I quickly searched up for a dataset on housing prices and found one from here. The joining didn’t work too well but there were not many records so I did some adjustments to join them up. Everything worked out fine…except there was no relationship. No for metro, no for rural areas. Okay, calm down, let’s add some other datasets, like population, household income, distance to sydney CBD etc. By then, it was already 4pm and I was still prepping the data…. Enough rambling, let’s talk about the technical process.
The technical process
Step 1: Data prepping
As I wrote above, my starting point was the building height (which contains the shapefiles) but the final story I ended up with was on housing prices and rent. As a result, the workflow is a bit clunky. I really didn’t need the ArcGIS dataset on building height because there was no correlation and I could have used the LGA shapefile instead of the shapefile from this dataset. However, this was part of the challenge so I tried to incorporate data from this dataset. As a result, I encountered 2 challenges.
(1) Different level of granularity
The datasets on housing prices and rents are at the level of suburbs (LGA). However, the ArcGIS dataset is at a lower level, the block level. As a result, I needed to aggregate the ArcGIS dataset for measures such as building height but I needed the spacial objects as it is (obviously, you can’t sum or average spatial objects). Because of this problem, I ended up with 2 datasets, one just for the shapefile (at the block level) and one for aggregating the building height. All this effort I went through and there was no correlation!!!
Some of the datasets on attributes for suburbs do not have a LGA code. As a result, I needed to do some fuzzy matching which takes more time than usual. Furthermore, there were about 5 tables. After some cleaning, I tried to join in Tableau but it caused some errors when I tried to build the scatterplot so I had to go back into Alteryx again to join them all together and only join 2 tables in Tableau. I won’t show the workflow, it’s just lots of joining…

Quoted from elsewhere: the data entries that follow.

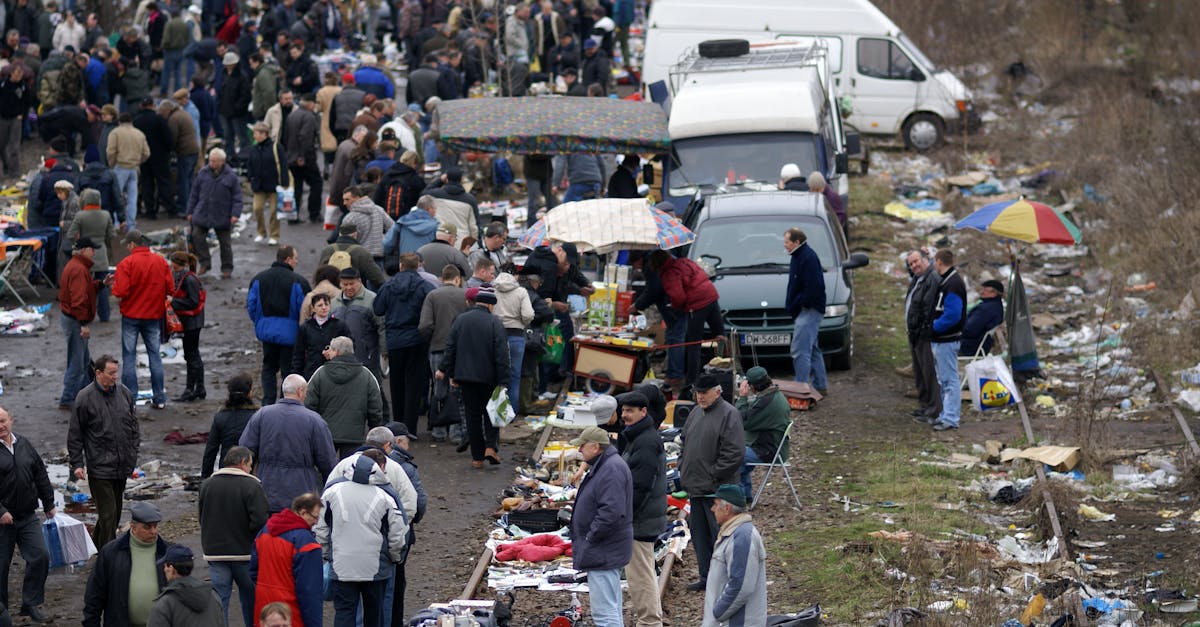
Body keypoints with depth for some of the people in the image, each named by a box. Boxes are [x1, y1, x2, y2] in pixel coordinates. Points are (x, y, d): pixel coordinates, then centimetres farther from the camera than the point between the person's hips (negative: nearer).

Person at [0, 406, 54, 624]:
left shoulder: (24, 445, 8)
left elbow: (41, 475, 16)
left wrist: (48, 504, 17)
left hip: (28, 516, 5)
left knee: (40, 557, -3)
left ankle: (31, 604, 9)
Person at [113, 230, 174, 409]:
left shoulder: (126, 264, -15)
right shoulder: (161, 262, -2)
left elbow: (121, 292, -20)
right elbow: (170, 289, -1)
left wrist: (114, 285, 1)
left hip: (131, 315, -4)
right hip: (154, 315, 4)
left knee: (129, 356, 4)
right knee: (155, 355, 11)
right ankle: (159, 398, 13)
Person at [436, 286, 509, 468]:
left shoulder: (460, 320, 2)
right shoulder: (494, 323, -9)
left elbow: (450, 349, 5)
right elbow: (502, 355, -12)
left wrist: (449, 373, 13)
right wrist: (503, 381, -9)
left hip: (466, 376, 3)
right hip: (488, 376, -3)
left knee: (472, 414, 8)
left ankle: (477, 457, 8)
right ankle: (491, 446, -6)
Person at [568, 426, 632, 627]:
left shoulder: (612, 470, -20)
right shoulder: (602, 466, 15)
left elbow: (611, 512, -29)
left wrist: (591, 537, -18)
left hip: (603, 554, -12)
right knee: (612, 611, 18)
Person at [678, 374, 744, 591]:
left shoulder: (728, 414, -12)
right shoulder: (696, 413, 14)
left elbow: (734, 452, -18)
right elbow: (685, 442, 26)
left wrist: (714, 475, -17)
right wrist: (683, 469, 13)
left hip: (717, 489, -9)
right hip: (696, 487, 9)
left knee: (718, 533, -6)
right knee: (699, 532, 13)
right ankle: (706, 577, 21)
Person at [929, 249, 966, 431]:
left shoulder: (953, 284, -18)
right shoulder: (944, 281, 13)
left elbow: (952, 315, -24)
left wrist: (934, 327, -17)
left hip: (947, 340, -10)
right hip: (939, 340, 10)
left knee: (950, 380, -6)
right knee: (944, 380, 17)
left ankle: (950, 418, -5)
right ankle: (946, 415, 24)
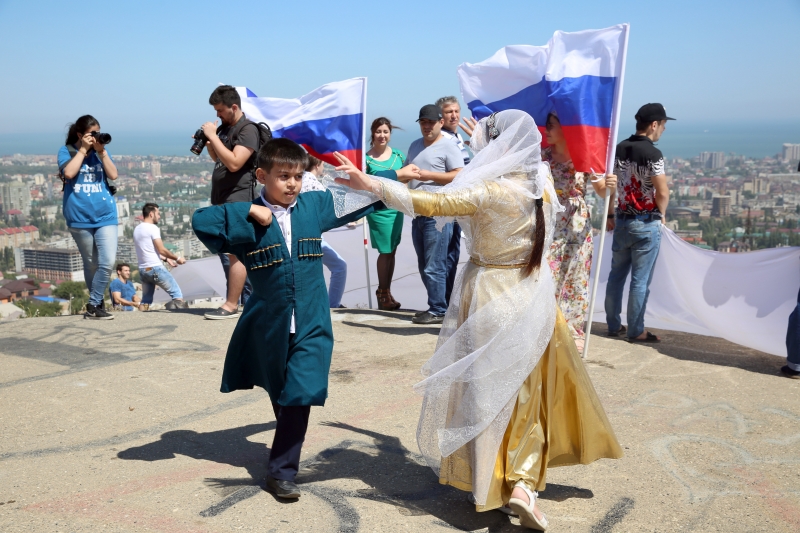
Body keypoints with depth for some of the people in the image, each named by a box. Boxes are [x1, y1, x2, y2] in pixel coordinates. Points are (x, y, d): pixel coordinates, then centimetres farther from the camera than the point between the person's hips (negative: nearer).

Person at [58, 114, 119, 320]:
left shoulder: (102, 151, 12)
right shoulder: (66, 151, 4)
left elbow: (113, 175, 0)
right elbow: (69, 173, -15)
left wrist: (101, 151, -6)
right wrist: (83, 149, -10)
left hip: (105, 216, 2)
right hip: (79, 217, -2)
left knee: (108, 262, -14)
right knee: (91, 264, 7)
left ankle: (93, 306, -5)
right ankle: (97, 304, 22)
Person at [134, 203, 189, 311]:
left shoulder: (137, 229, 15)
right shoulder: (153, 228, -10)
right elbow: (161, 250, -14)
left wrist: (167, 259, 21)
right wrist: (177, 258, -2)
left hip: (143, 269, 8)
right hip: (156, 268, -8)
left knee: (145, 300, 15)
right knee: (177, 294, -3)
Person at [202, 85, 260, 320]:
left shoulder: (248, 130, -11)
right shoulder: (223, 128, 15)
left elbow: (234, 163, -23)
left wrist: (213, 136, -18)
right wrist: (207, 142, 8)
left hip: (238, 198, -10)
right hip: (221, 197, 10)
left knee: (234, 252, -9)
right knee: (225, 250, 13)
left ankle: (231, 305, -6)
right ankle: (247, 299, 21)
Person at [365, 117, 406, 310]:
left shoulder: (398, 155, 6)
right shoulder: (367, 158, -6)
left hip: (397, 208, 4)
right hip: (378, 209, -4)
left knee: (392, 251, 10)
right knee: (385, 251, -2)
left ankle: (387, 292, 21)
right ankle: (382, 294, 13)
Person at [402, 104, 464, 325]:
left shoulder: (448, 147, -4)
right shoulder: (415, 146, 19)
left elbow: (460, 176, -13)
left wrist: (429, 175, -15)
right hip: (418, 213, 8)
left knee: (434, 267, -8)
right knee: (424, 266, 12)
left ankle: (438, 310, -1)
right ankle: (437, 306, 21)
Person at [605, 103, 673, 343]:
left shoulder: (618, 149, 4)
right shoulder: (653, 154, -16)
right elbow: (662, 193, -17)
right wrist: (661, 215, 2)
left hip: (622, 220, 6)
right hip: (647, 224, -6)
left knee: (616, 275, 13)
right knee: (640, 280, 1)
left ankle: (614, 325, 21)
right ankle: (635, 331, 9)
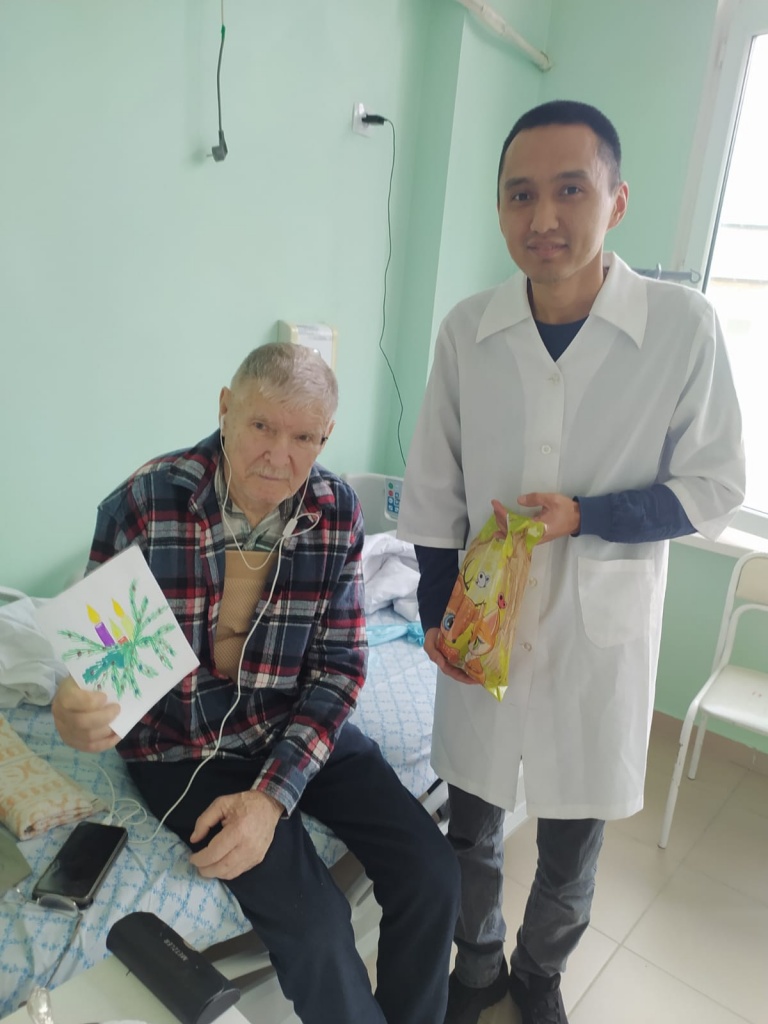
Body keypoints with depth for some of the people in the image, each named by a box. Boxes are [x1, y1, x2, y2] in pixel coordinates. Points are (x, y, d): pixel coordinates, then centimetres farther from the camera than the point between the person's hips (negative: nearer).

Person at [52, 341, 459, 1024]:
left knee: (432, 874, -5)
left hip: (297, 727, 3)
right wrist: (77, 712, -34)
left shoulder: (337, 512, -11)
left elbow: (340, 664, -9)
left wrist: (272, 794, -19)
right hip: (182, 743, -3)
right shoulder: (143, 505, -19)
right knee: (313, 922, -17)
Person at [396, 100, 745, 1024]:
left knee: (572, 841, 18)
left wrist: (583, 516, -19)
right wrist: (437, 614, -2)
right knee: (471, 826, 18)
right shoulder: (466, 329, -6)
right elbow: (435, 489, 1)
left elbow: (715, 487, -5)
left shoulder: (683, 326, -12)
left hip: (601, 634, -1)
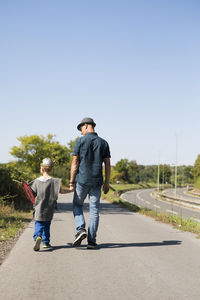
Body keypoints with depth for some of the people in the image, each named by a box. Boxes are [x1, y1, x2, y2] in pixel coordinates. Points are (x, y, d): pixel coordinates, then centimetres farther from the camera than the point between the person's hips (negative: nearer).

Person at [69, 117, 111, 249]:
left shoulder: (80, 141, -5)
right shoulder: (103, 143, 5)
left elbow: (75, 163, -7)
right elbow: (108, 165, 4)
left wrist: (72, 182, -3)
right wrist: (107, 183, 10)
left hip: (82, 180, -2)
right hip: (97, 182, 2)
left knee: (77, 205, 17)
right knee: (94, 210, 7)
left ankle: (81, 229, -4)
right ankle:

Step 2: Investigation & Visualisation
Once I got the data, the first 2 charts I built are a map and a scatterplot. Through the map, I can see that in Sydney metro areas, the rent and housing prices are higher than rural (obviously). I added some parameters to switch the axis in the scatterplot and group them into rural and urban. I can see how they differ. At this stage, I kind of had an insight and a story. All that’s left is just about pulling them together on a dashboard and add some user interactivity.
Overall, a city dweller pay rent twice as much as a rural dweller, while earning only 1.3 times more and they are slightly younger than rural areas. So you can see that the living standard is probably higher in the rural areas than in Sydney metro. The two factors influencing housing prices/rents the most are population density and household income. In rural area, distance to sydney CBD didn’t really matter as much as in Sydney (makes sense because they probably have their own shopping areas. For next iteration, I probably should calculate that instead). Building height and suburb’s median age didn’t matter. I also included a suburb profile so the viewers can click around different suburbs and have fun seeing how they differ.